August retail sales rose 0.6% from July and 4.6% year over year, the U.S. Department of Commerce said on Friday. Non-store retail (mostly e-commerce) rose 1.6% from July and 16% from last year, according to the report.
Clothing sales fell 0.9% from July, but rose 0.4% year over year. Sales at electronics and appliance stores were flat from July and fell 3.5% year over year. Department store sales fell 1.1% from July and 5.4% from last year, the federal government said. But analysis from GlobalData Retail found apparel specialty retailers rebounding 2.3% year over year, thanks to "Favorable weather and some stronger fall collections," according to a report emailed to Retail Dive.
According to the National Retail Federation's interpretation of the numbers (which excludes automobile dealers, gasoline stations and restaurants), also released Friday, retail sales rose 0.4% in August seasonally adjusted from July and 4.6% unadjusted year over year.

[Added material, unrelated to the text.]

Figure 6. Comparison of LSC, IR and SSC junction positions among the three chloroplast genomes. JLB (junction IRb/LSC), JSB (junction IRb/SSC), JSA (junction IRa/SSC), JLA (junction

Talk of a recession or some form of economic slowdown and head-spinning policy changes on tariffs aren't weighing on the U.S. consumer all that much, thanks to high employment and "modest wage gains," according to GlobalData Retail Managing Director Neil Saunders.

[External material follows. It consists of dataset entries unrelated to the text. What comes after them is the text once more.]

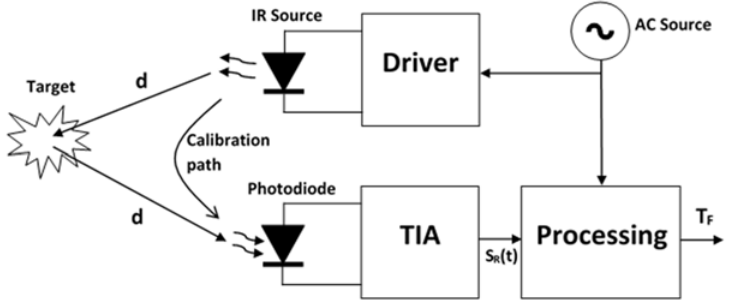
Figure 1. Diagram of optical distance measurement system where emitter and receiver share the same location. Inline recalibration possible through internal calibration path.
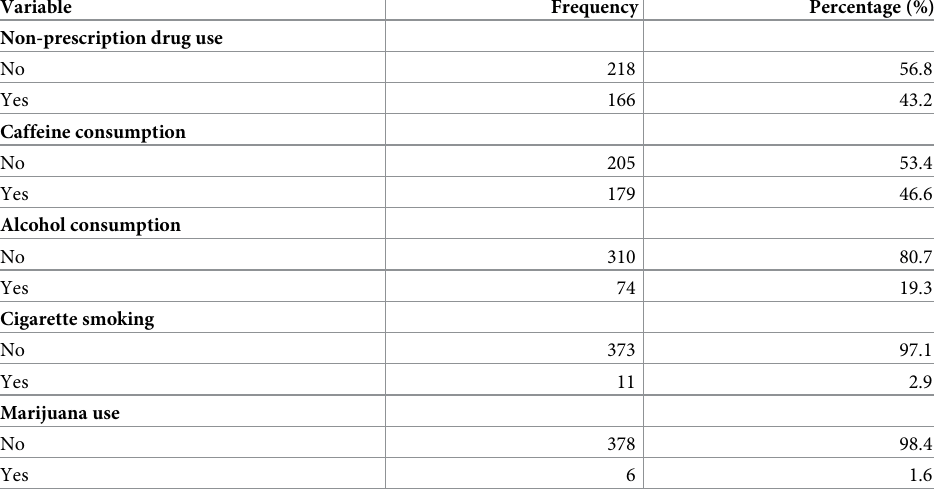
Table 3. Substance use among waiters in upscale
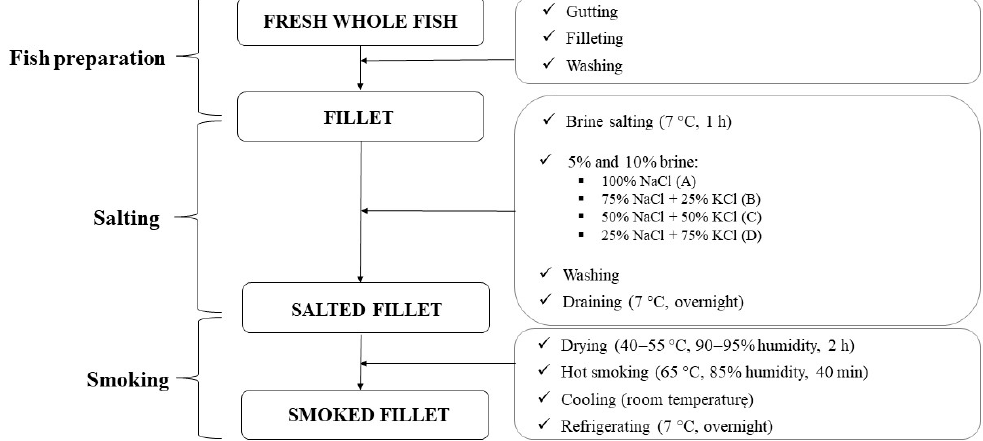
Figure 1. Scheme of the development of the smoked mackerel formulations. Thawed fillets were immersed in brines of different concentrations and combinations of NaCl and KCl. The conditions (brine strength and time) were chosen in preliminary experiments based on [16]. In total, eight formulations were prepared: half of the samples used a 5% brine and the second half used a 10% brine (n = 6 fillets (3 × 2 fillets from the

"A modest fall in gas prices added further momentum," he said in comments emailed to Retail Dive. "The negative chatter around an economic slowdown and the impact of tariffs is clearly not yet hitting the ability or willingness of consumers to spend. That could change in the next few months if inflation starts to creep up and wage gains stall; however, the more modest prior year comparatives in November and December should offset any potential slowdown."
That was further complicated already on Monday, however, as oil prices surged amid reports of an attack on a Saudi oil field. The stock market took a hit in response to that news, and that, plus any major price hikes at the pump could whittle consumer confidence.
The moderation in sales gains noted in August showed some of that confidence already ebbing, at least somewhat, according to NRF Chief Economist Jack Kleinhenz.
"Trends remain strong, but August grew somewhat slower than July, which could reflect consumers' concerns about the unpredictability of trade policy," he warned. "It is too early to assess the impact of the new tariffs that took effect at the beginning of this month, but they do present downside risks to household spending."